* **WRITTEN EXERCISE**
Arrange all of the lines below into a numbered list, omitting any blank lines and leaving the pictures out of your answer.

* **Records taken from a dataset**
○ ○ ○ ○ ○
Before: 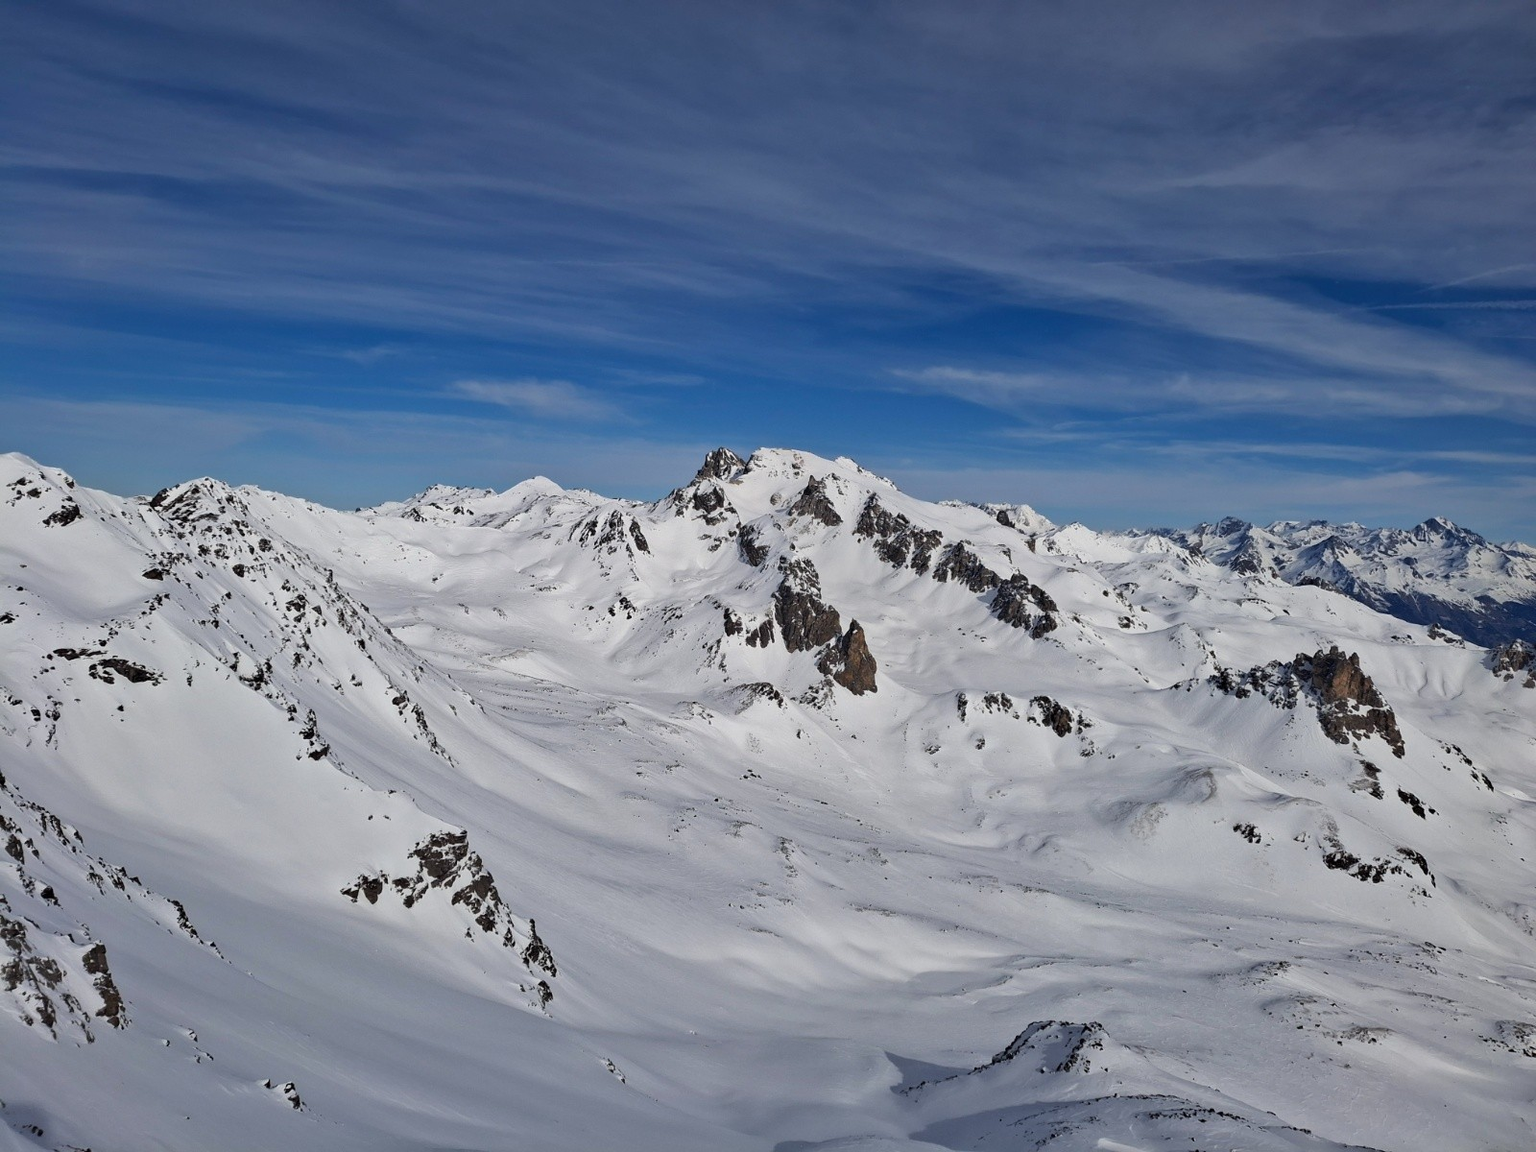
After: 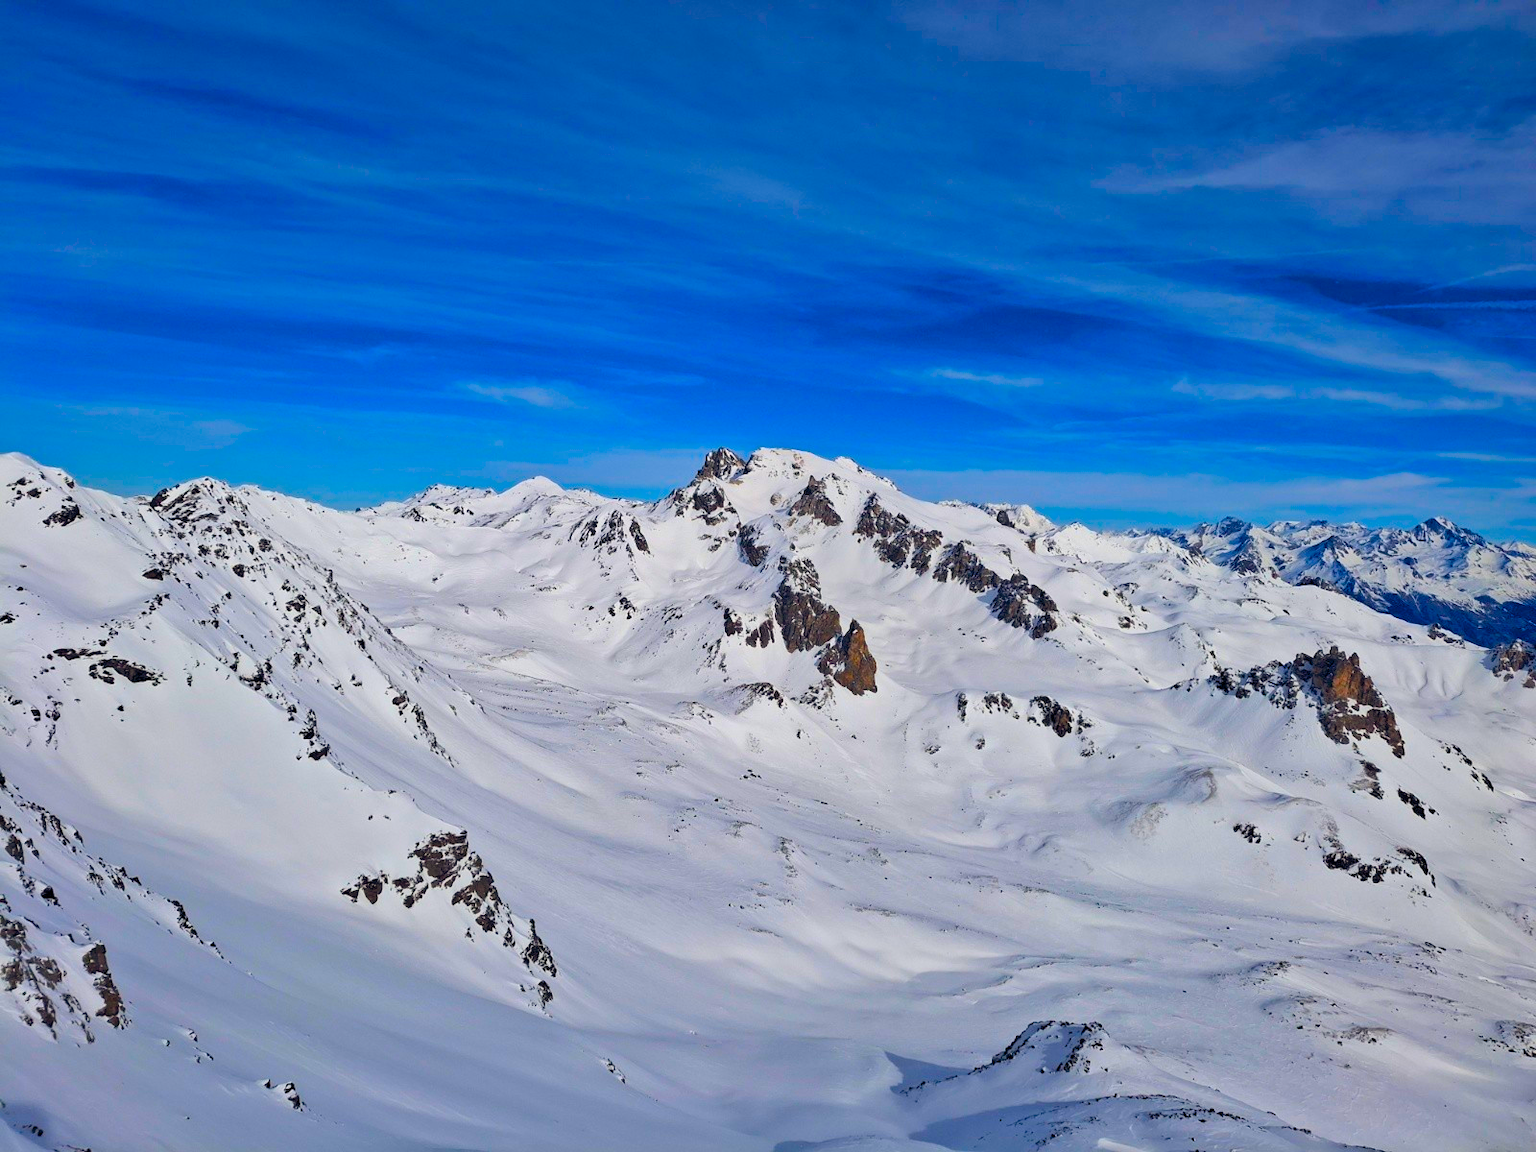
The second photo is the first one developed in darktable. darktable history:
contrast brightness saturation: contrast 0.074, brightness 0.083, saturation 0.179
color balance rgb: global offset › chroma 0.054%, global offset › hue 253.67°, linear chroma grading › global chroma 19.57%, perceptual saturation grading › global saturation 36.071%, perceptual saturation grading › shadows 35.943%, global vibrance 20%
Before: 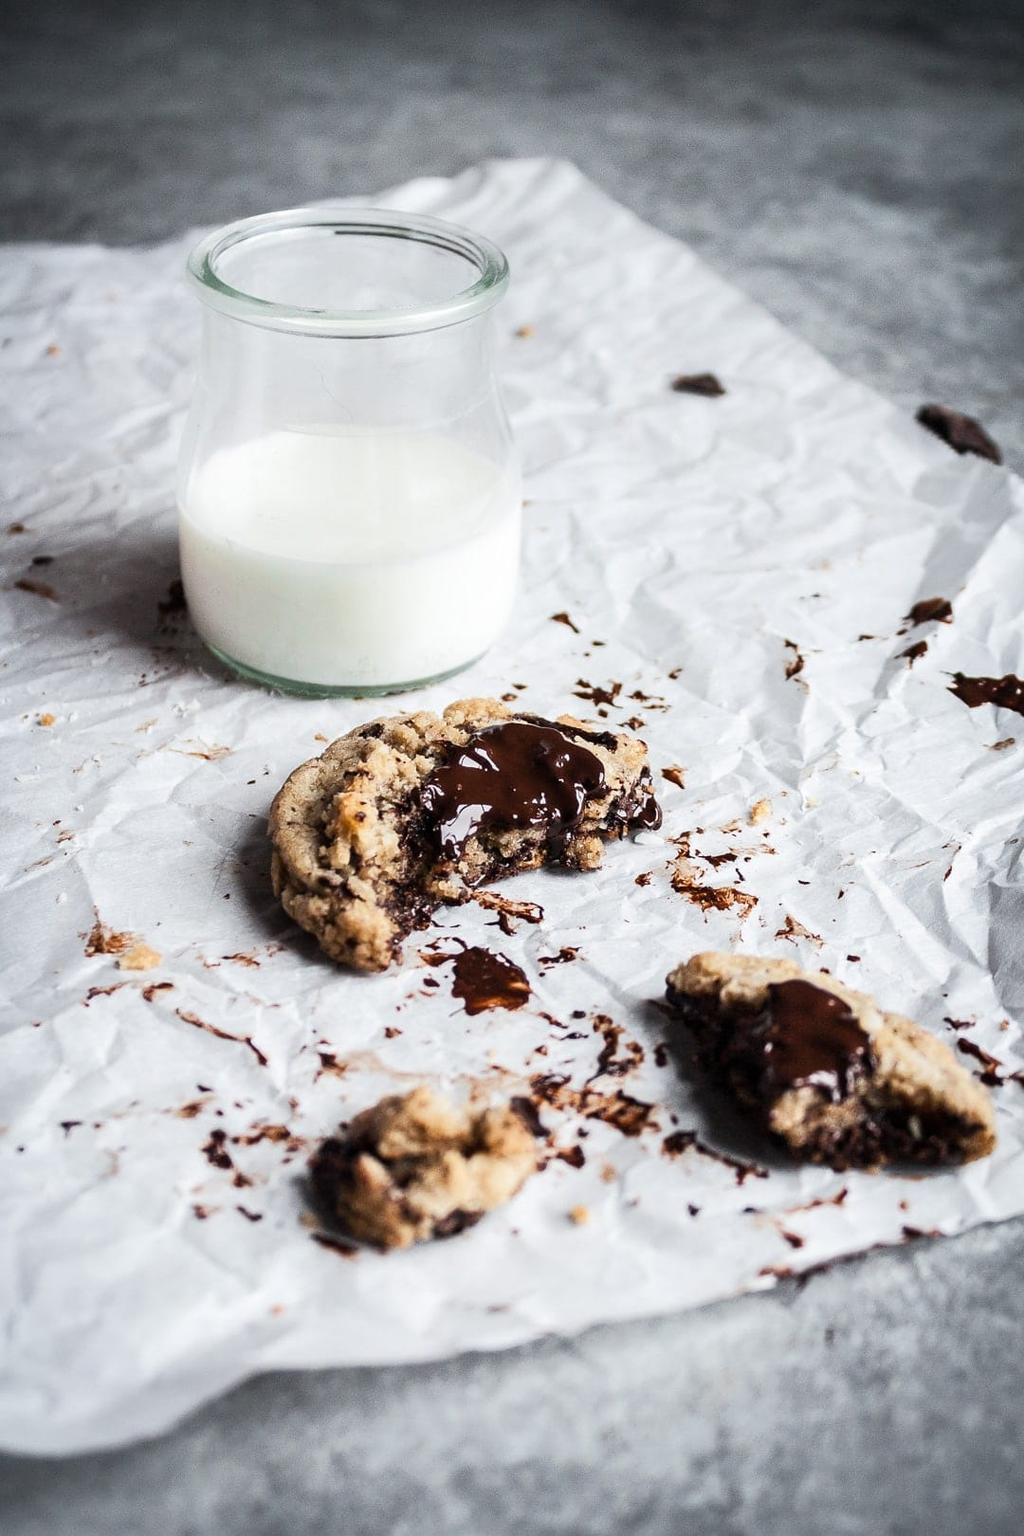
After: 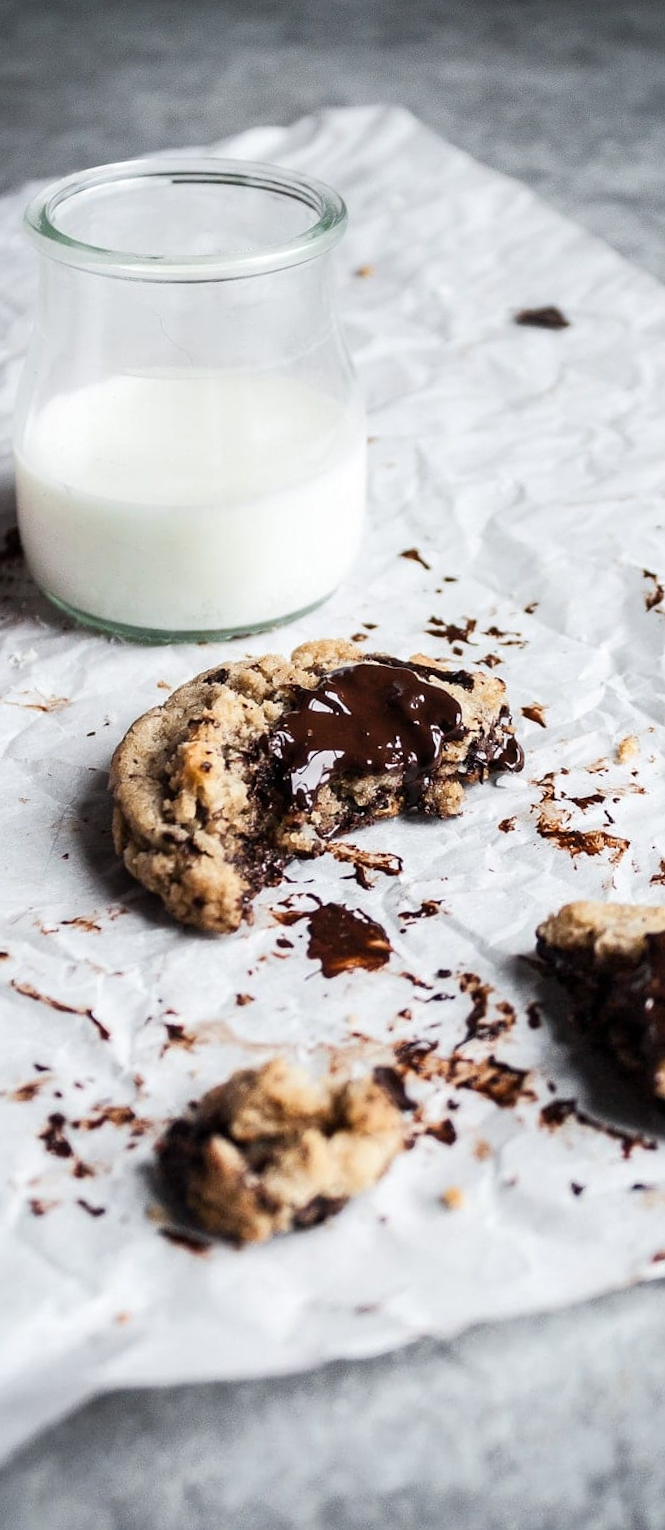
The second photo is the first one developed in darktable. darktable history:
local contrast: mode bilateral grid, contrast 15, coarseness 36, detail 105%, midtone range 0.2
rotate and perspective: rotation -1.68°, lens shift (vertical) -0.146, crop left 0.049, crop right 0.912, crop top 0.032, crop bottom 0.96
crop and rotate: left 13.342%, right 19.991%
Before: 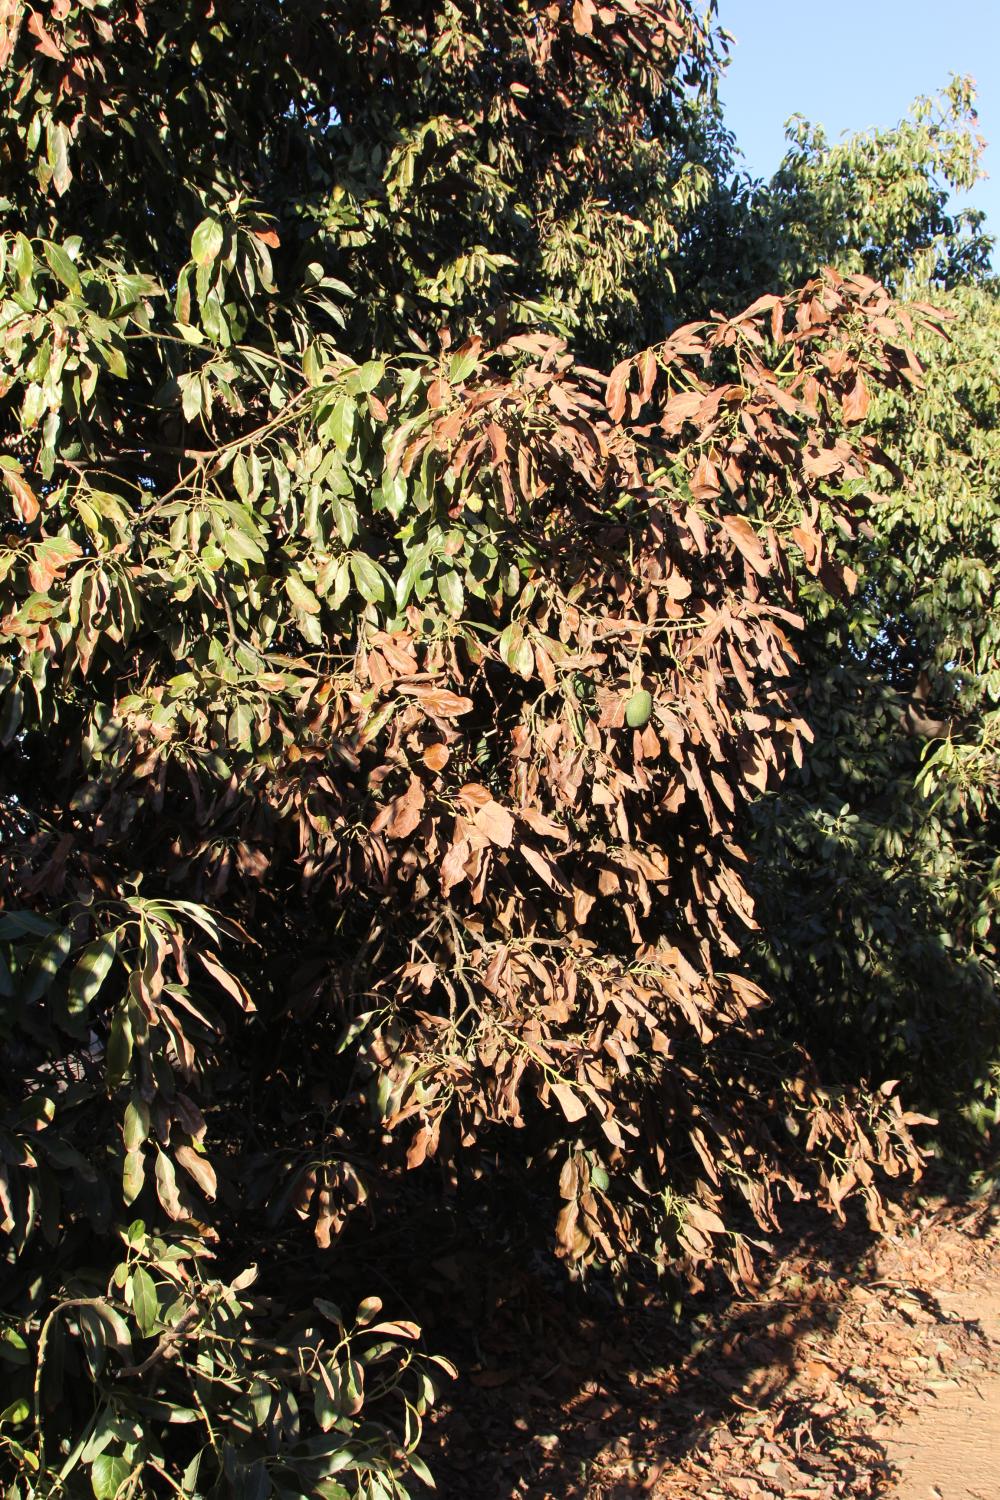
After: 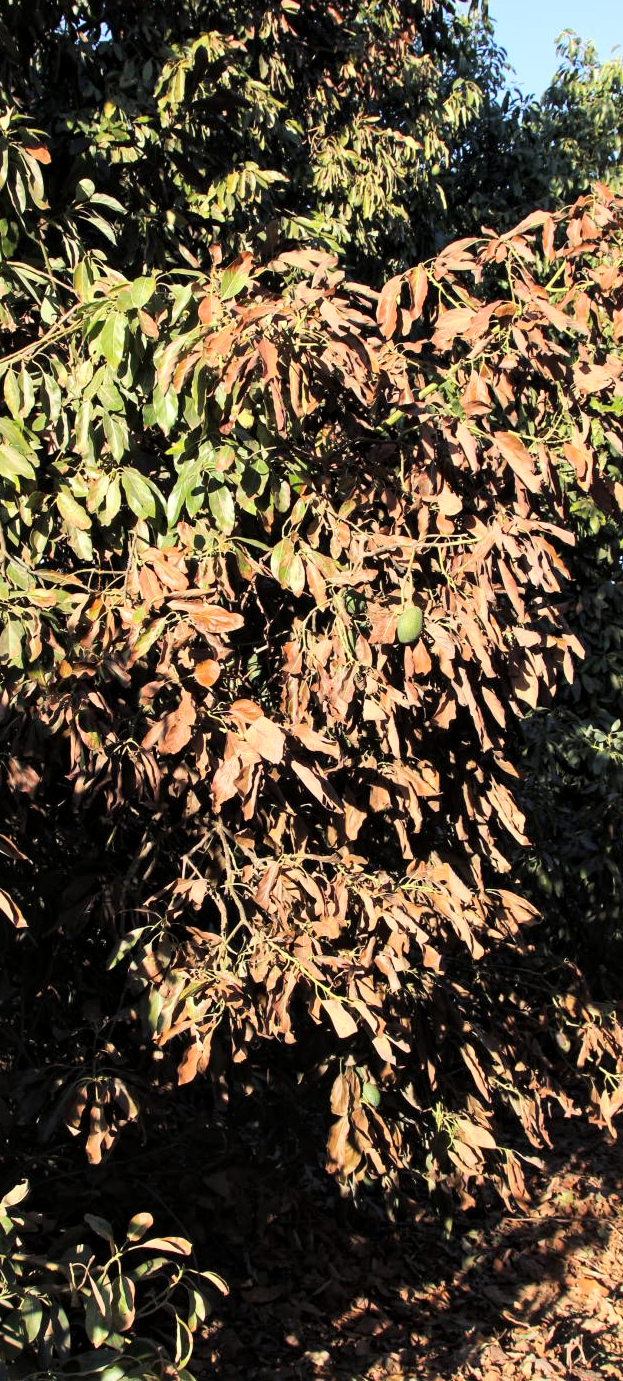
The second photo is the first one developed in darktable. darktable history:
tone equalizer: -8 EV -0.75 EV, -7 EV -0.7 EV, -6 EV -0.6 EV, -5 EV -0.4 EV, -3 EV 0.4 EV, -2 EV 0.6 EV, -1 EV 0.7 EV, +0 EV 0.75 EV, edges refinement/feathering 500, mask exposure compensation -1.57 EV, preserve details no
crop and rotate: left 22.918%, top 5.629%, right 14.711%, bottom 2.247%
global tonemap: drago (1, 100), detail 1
○ ○ ○ ○ ○
* **THE COMPLETED TASK**
1. Before: 
2. After: 
3. The second photo is the first one developed in darktable. darktable history:
4. contrast brightness saturation: contrast 0.074, brightness 0.083, saturation 0.179
5. color balance rgb: global offset › chroma 0.054%, global offset › hue 253.67°, linear chroma grading › global chroma 19.57%, perceptual saturation grading › global saturation 36.071%, perceptual saturation grading › shadows 35.943%, global vibrance 20%
6. Before: 
7. After: 
8. The second photo is the first one developed in darktable. darktable history:
9. local contrast: mode bilateral grid, contrast 15, coarseness 36, detail 105%, midtone range 0.2
10. rotate and perspective: rotation -1.68°, lens shift (vertical) -0.146, crop left 0.049, crop right 0.912, crop top 0.032, crop bottom 0.96
11. crop and rotate: left 13.342%, right 19.991%
12. Before: 
13. After: 
14. The second photo is the first one developed in darktable. darktable history:
15. tone equalizer: -8 EV -0.75 EV, -7 EV -0.7 EV, -6 EV -0.6 EV, -5 EV -0.4 EV, -3 EV 0.4 EV, -2 EV 0.6 EV, -1 EV 0.7 EV, +0 EV 0.75 EV, edges refinement/feathering 500, mask exposure compensation -1.57 EV, preserve details no
16. crop and rotate: left 22.918%, top 5.629%, right 14.711%, bottom 2.247%
17. global tonemap: drago (1, 100), detail 1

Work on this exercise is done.